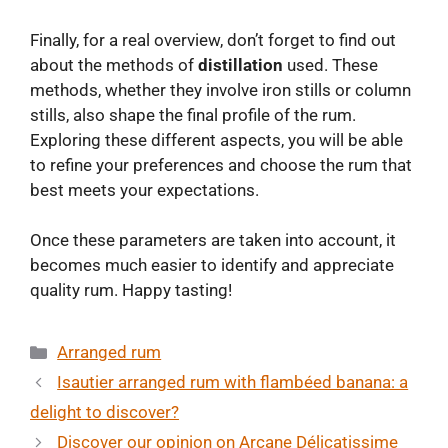
Finally, for a real overview, don’t forget to find out
about the methods of
distillation
used. These
methods, whether they involve iron stills or column
stills, also shape the final profile of the rum.
Exploring these different aspects, you will be able
to refine your preferences and choose the rum that
best meets your expectations.
Once these parameters are taken into account, it
becomes much easier to identify and appreciate
quality rum. Happy tasting!
Categories
Arranged rum
Isautier arranged rum with flambéed banana: a
delight to discover?
Discover our opinion on Arcane Délicatissime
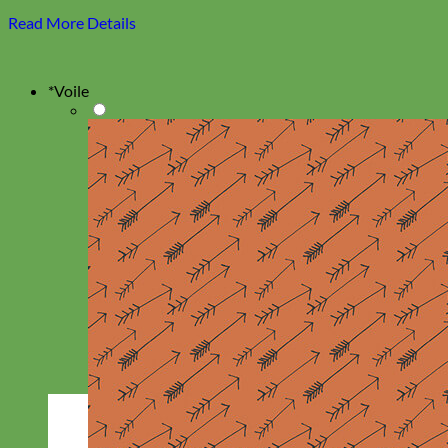
Read More Details
*
Voile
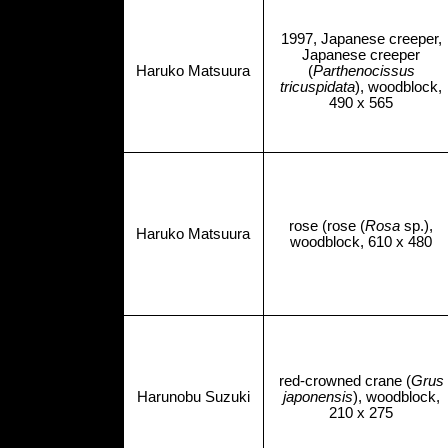
1997, Japanese creeper,
Japanese creeper
Haruko Matsuura
(
Parthenocissus
tricuspidata
), woodblock,
490 x 565
rose (rose (
Rosa
sp.),
Haruko Matsuura
woodblock, 610 x 480
red-crowned crane (
Grus
Harunobu Suzuki
japonensis
), woodblock,
210 x 275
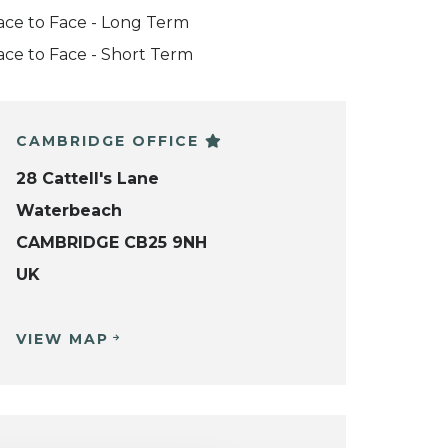
ace to Face - Long Term
ace to Face - Short Term
CAMBRIDGE OFFICE
28 Cattell's Lane
Waterbeach
CAMBRIDGE CB25 9NH
UK
VIEW MAP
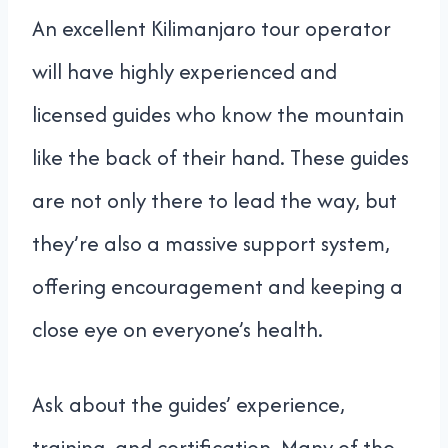
An excellent Kilimanjaro tour operator
will have highly experienced and
licensed guides who know the mountain
like the back of their hand. These guides
are not only there to lead the way, but
they’re also a massive support system,
offering encouragement and keeping a
close eye on everyone’s health.
Ask about the guides’ experience,
training, and certification. Many of the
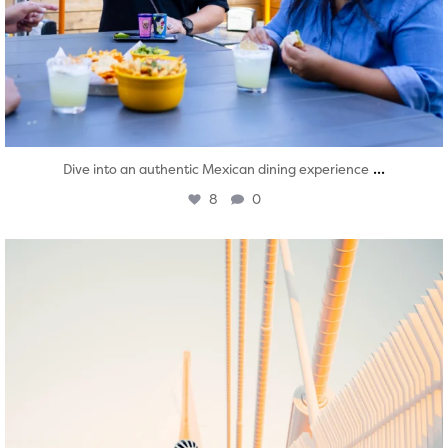
...
Dive into an authentic Mexican dining experience
8
0
twepi
Aug 5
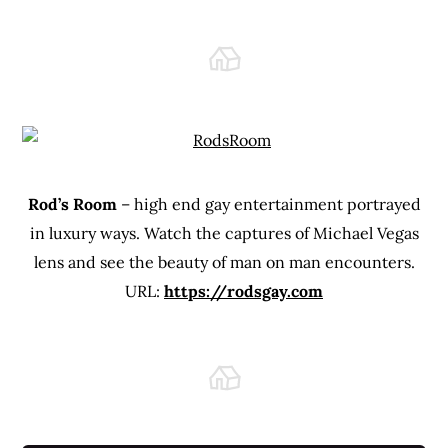
Rod’s Room
– high end gay entertainment portrayed
in luxury ways. Watch the captures of Michael Vegas
lens and see the beauty of man on man encounters.
URL:
https://rodsgay.com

######

TASK DETAILS: Using the material above, transcribe exactly the lines from the line with "distillation" to the line with "Once these parameters"; both count, and nothing else goes in.

EXERCISE OUTPUT:
distillation
used. These
methods, whether they involve iron stills or column
stills, also shape the final profile of the rum.
Exploring these different aspects, you will be able
to refine your preferences and choose the rum that
best meets your expectations.
Once these parameters are taken into account, it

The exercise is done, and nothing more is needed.